## BEGIN INFORMATION SUPPLIED

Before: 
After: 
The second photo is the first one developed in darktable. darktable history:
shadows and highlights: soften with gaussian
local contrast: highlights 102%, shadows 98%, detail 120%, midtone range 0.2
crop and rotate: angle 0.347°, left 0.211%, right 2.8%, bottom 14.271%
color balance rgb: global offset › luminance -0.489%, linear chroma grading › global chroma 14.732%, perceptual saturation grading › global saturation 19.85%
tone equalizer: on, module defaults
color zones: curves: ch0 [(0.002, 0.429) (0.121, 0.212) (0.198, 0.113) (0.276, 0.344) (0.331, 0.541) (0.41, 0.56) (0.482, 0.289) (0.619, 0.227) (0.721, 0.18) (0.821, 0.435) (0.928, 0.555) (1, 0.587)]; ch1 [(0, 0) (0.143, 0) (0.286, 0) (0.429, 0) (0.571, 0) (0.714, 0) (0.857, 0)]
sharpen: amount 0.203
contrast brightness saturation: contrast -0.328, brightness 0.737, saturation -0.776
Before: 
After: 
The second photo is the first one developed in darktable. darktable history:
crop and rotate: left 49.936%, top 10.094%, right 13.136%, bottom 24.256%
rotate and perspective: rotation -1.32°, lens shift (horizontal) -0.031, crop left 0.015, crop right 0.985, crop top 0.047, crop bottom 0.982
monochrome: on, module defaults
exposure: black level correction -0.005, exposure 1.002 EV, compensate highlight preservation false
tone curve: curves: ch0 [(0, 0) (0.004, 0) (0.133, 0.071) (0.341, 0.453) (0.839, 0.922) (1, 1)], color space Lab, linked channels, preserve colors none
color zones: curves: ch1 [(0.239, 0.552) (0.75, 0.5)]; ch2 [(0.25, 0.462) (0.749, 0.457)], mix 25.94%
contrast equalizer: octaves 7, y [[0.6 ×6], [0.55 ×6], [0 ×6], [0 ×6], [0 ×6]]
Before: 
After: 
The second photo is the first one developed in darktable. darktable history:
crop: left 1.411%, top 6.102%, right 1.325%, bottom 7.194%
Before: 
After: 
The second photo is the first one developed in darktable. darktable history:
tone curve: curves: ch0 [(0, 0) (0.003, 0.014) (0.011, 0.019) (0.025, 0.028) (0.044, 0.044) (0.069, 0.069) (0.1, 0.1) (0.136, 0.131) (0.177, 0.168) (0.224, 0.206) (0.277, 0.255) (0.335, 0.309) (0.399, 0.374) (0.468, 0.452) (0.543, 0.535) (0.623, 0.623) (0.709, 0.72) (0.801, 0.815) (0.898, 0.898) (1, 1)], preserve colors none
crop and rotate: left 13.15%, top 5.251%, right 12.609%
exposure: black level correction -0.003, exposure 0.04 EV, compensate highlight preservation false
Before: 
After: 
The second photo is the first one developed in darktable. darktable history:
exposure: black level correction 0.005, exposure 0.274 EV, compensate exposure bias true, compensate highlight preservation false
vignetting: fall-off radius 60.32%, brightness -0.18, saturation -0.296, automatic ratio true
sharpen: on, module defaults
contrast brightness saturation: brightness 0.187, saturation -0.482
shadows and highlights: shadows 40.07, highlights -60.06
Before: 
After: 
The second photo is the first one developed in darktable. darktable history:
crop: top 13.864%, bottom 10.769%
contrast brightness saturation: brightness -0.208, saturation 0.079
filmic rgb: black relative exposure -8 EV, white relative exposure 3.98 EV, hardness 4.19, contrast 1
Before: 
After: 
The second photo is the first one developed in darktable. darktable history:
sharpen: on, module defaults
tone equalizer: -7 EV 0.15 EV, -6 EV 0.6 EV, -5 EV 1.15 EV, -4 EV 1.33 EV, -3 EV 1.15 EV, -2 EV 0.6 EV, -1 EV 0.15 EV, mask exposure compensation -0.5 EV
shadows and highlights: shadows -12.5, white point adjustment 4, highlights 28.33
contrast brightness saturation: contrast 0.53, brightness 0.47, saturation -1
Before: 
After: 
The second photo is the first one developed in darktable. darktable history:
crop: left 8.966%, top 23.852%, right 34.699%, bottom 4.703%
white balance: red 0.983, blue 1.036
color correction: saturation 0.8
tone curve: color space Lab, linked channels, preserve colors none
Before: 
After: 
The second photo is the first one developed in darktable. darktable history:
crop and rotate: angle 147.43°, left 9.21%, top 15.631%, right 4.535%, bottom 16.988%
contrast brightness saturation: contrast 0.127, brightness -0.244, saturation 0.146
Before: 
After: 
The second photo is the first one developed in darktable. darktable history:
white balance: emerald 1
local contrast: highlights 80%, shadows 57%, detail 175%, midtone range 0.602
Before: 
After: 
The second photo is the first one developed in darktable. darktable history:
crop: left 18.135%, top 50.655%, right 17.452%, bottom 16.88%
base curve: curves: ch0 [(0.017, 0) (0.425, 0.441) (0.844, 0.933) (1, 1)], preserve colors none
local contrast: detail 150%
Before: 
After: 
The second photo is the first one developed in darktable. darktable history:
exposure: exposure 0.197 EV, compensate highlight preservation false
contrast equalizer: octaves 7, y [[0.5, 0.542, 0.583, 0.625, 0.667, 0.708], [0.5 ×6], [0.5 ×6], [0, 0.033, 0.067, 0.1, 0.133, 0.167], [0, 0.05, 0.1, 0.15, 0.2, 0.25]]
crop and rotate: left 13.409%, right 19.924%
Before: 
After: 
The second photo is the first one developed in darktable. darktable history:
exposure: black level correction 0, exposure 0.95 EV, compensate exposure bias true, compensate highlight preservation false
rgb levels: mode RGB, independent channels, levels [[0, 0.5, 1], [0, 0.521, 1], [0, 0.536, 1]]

## END INFORMATION SUPPLIED

WHAT YOU WILL DO
Can you rewrite all of the data above as a two-column CSV with the columns "instruction" and "history", one row per record? Put the record's text in the first column and its answer in the second, each as a single quoted field with line breaks replaced by spaces.

TASK SOLUTION
instruction,history
"Before: After: The second photo is the first one developed in darktable. darktable history:","shadows and highlights: soften with gaussian local contrast: highlights 102%, shadows 98%, detail 120%, midtone range 0.2 crop and rotate: angle 0.347°, left 0.211%, right 2.8%, bottom 14.271% color balance rgb: global offset › luminance -0.489%, linear chroma grading › global chroma 14.732%, perceptual saturation grading › global saturation 19.85% tone equalizer: on, module defaults color zones: curves: ch0 [(0.002, 0.429) (0.121, 0.212) (0.198, 0.113) (0.276, 0.344) (0.331, 0.541) (0.41, 0.56) (0.482, 0.289) (0.619, 0.227) (0.721, 0.18) (0.821, 0.435) (0.928, 0.555) (1, 0.587)]; ch1 [(0, 0) (0.143, 0) (0.286, 0) (0.429, 0) (0.571, 0) (0.714, 0) (0.857, 0)] sharpen: amount 0.203 contrast brightness saturation: contrast -0.328, brightness 0.737, saturation -0.776"
"Before: After: The second photo is the first one developed in darktable. darktable history:","crop and rotate: left 49.936%, top 10.094%, right 13.136%, bottom 24.256% rotate and perspective: rotation -1.32°, lens shift (horizontal) -0.031, crop left 0.015, crop right 0.985, crop top 0.047, crop bottom 0.982 monochrome: on, module defaults exposure: black level correction -0.005, exposure 1.002 EV, compensate highlight preservation false tone curve: curves: ch0 [(0, 0) (0.004, 0) (0.133, 0.071) (0.341, 0.453) (0.839, 0.922) (1, 1)], color space Lab, linked channels, preserve colors none color zones: curves: ch1 [(0.239, 0.552) (0.75, 0.5)]; ch2 [(0.25, 0.462) (0.749, 0.457)], mix 25.94% contrast equalizer: octaves 7, y [[0.6 ×6], [0.55 ×6], [0 ×6], [0 ×6], [0 ×6]]"
"Before: After: The second photo is the first one developed in darktable. darktable history:","crop: left 1.411%, top 6.102%, right 1.325%, bottom 7.194%"
"Before: After: The second photo is the first one developed in darktable. darktable history:","tone curve: curves: ch0 [(0, 0) (0.003, 0.014) (0.011, 0.019) (0.025, 0.028) (0.044, 0.044) (0.069, 0.069) (0.1, 0.1) (0.136, 0.131) (0.177, 0.168) (0.224, 0.206) (0.277, 0.255) (0.335, 0.309) (0.399, 0.374) (0.468, 0.452) (0.543, 0.535) (0.623, 0.623) (0.709, 0.72) (0.801, 0.815) (0.898, 0.898) (1, 1)], preserve colors none crop and rotate: left 13.15%, top 5.251%, right 12.609% exposure: black level correction -0.003, exposure 0.04 EV, compensate highlight preservation false"
"Before: After: The second photo is the first one developed in darktable. darktable history:","exposure: black level correction 0.005, exposure 0.274 EV, compensate exposure bias true, compensate highlight preservation false vignetting: fall-off radius 60.32%, brightness -0.18, saturation -0.296, automatic ratio true sharpen: on, module defaults contrast brightness saturation: brightness 0.187, saturation -0.482 shadows and highlights: shadows 40.07, highlights -60.06"
"Before: After: The second photo is the first one developed in darktable. darktable history:","crop: top 13.864%, bottom 10.769% contrast brightness saturation: brightness -0.208, saturation 0.079 filmic rgb: black relative exposure -8 EV, white relative exposure 3.98 EV, hardness 4.19, contrast 1"
"Before: After: The second photo is the first one developed in darktable. darktable history:","sharpen: on, module defaults tone equalizer: -7 EV 0.15 EV, -6 EV 0.6 EV, -5 EV 1.15 EV, -4 EV 1.33 EV, -3 EV 1.15 EV, -2 EV 0.6 EV, -1 EV 0.15 EV, mask exposure compensation -0.5 EV shadows and highlights: shadows -12.5, white point adjustment 4, highlights 28.33 contrast brightness saturation: contrast 0.53, brightness 0.47, saturation -1"
"Before: After: The second photo is the first one developed in darktable. darktable history:","crop: left 8.966%, top 23.852%, right 34.699%, bottom 4.703% white balance: red 0.983, blue 1.036 color correction: saturation 0.8 tone curve: color space Lab, linked channels, preserve colors none"
"Before: After: The second photo is the first one developed in darktable. darktable history:","crop and rotate: angle 147.43°, left 9.21%, top 15.631%, right 4.535%, bottom 16.988% contrast brightness saturation: contrast 0.127, brightness -0.244, saturation 0.146"
"Before: After: The second photo is the first one developed in darktable. darktable history:","white balance: emerald 1 local contrast: highlights 80%, shadows 57%, detail 175%, midtone range 0.602"
"Before: After: The second photo is the first one developed in darktable. darktable history:","crop: left 18.135%, top 50.655%, right 17.452%, bottom 16.88% base curve: curves: ch0 [(0.017, 0) (0.425, 0.441) (0.844, 0.933) (1, 1)], preserve colors none local contrast: detail 150%"
"Before: After: The second photo is the first one developed in darktable. darktable history:","exposure: exposure 0.197 EV, compensate highlight preservation false contrast equalizer: octaves 7, y [[0.5, 0.542, 0.583, 0.625, 0.667, 0.708], [0.5 ×6], [0.5 ×6], [0, 0.033, 0.067, 0.1, 0.133, 0.167], [0, 0.05, 0.1, 0.15, 0.2, 0.25]] crop and rotate: left 13.409%, right 19.924%"
"Before: After: The second photo is the first one developed in darktable. darktable history:","exposure: black level correction 0, exposure 0.95 EV, compensate exposure bias true, compensate highlight preservation false rgb levels: mode RGB, independent channels, levels [[0, 0.5, 1], [0, 0.521, 1], [0, 0.536, 1]]"